In order to make informed decisions, healthcare organizations need to be able to collect, analyze, and interpret data effectively. Data analytics tools can help healthcare organizations to do this by providing them with the ability to visualize data, identify patterns and trends, and predict future outcomes.

Full Answer Section

      Slide 3: Data Analytics Tools Two data analytics tools that I recommend for healthcare organizations are:
  • Tableau: Tableau is a powerful data visualization tool that allows users to create interactive dashboards and reports. Tableau is easy to use and does not require any coding knowledge.

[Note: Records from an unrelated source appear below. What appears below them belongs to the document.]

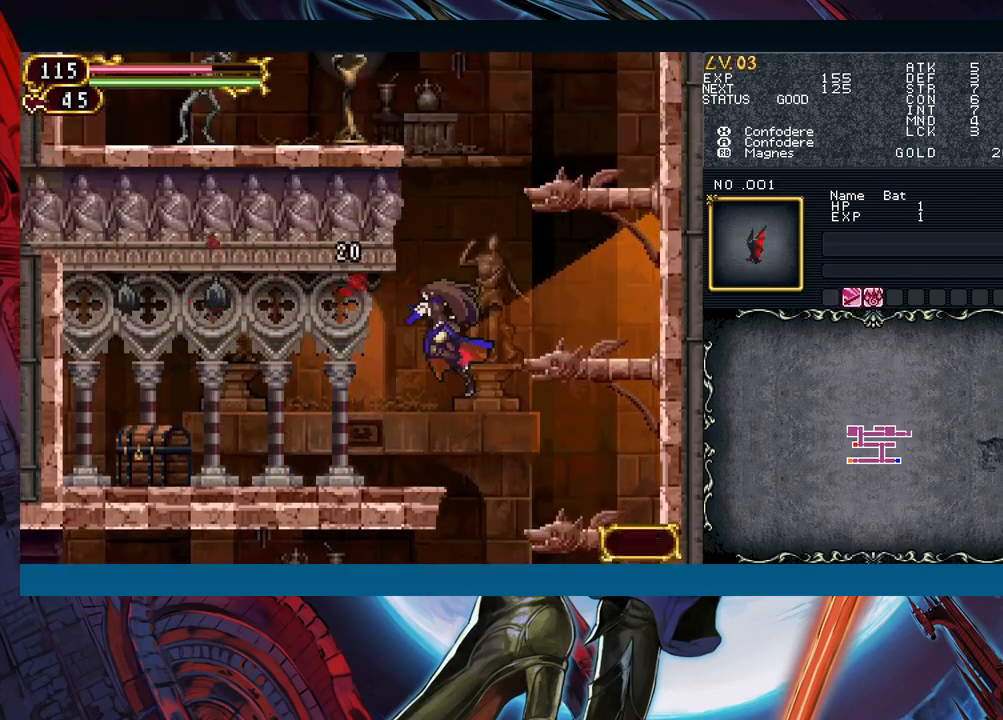
{"buttons": [], "left_stick": "left", "right_stick": "center", "events": [[17, "A", "up"], [117, "left_stick", "left"], [350, "Y", "down"], [350, "left_stick", "right"], [383, "Y", "up"], [400, "B", "down"], [417, "B", "up"], [450, "left_stick", "left"]]}
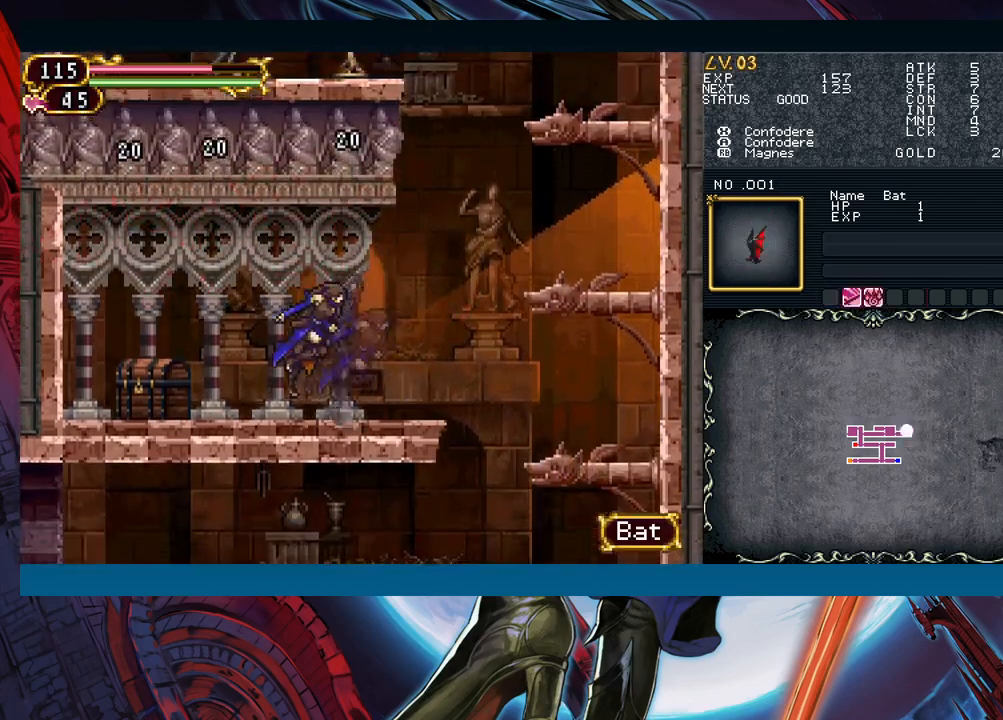
{"buttons": [], "left_stick": "left", "right_stick": "center", "events": []}
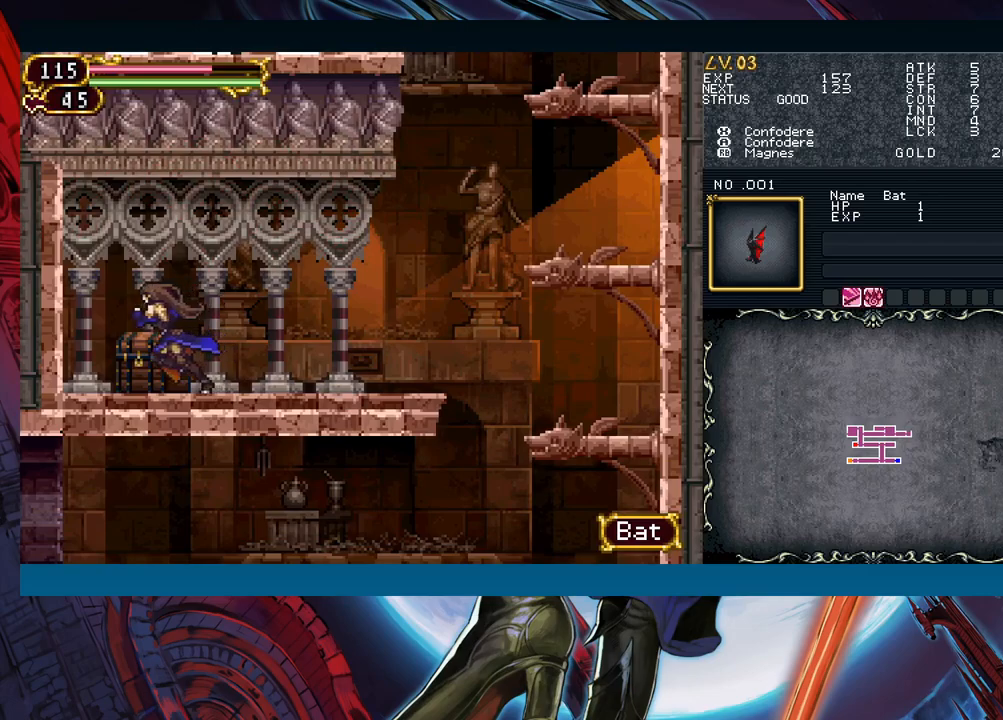
{"buttons": [], "left_stick": "down-right", "right_stick": "center", "events": [[50, "left_stick", "up"], [117, "left_stick", "right"], [233, "left_stick", "left"], [267, "Y", "down"], [300, "B", "down"], [300, "Y", "up"], [333, "left_stick", "down-right"], [350, "B", "up"]]}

  • SAS Visual Analytics: SAS Visual Analytics is a comprehensive data analytics platform that offers a wide range of features, including data preparation, data visualization, statistical analysis, and machine learning. SAS Visual Analytics is more powerful than Tableau, but it is also more complex and requires more training to use.
Slide 4: Hardware Requirements The hardware requirements for data analytics tools vary depending on the tool and the size and complexity of the datasets being analyzed. However, most data analytics tools can be run on standard desktop computers. Slide 5: Big Data, Data Mining, and Data Warehousing
  • Big data: Big data refers to large and complex datasets that are difficult to process using traditional data processing tools. Big data can come from a variety of sources, such as electronic health records, medical imaging, and wearable devices.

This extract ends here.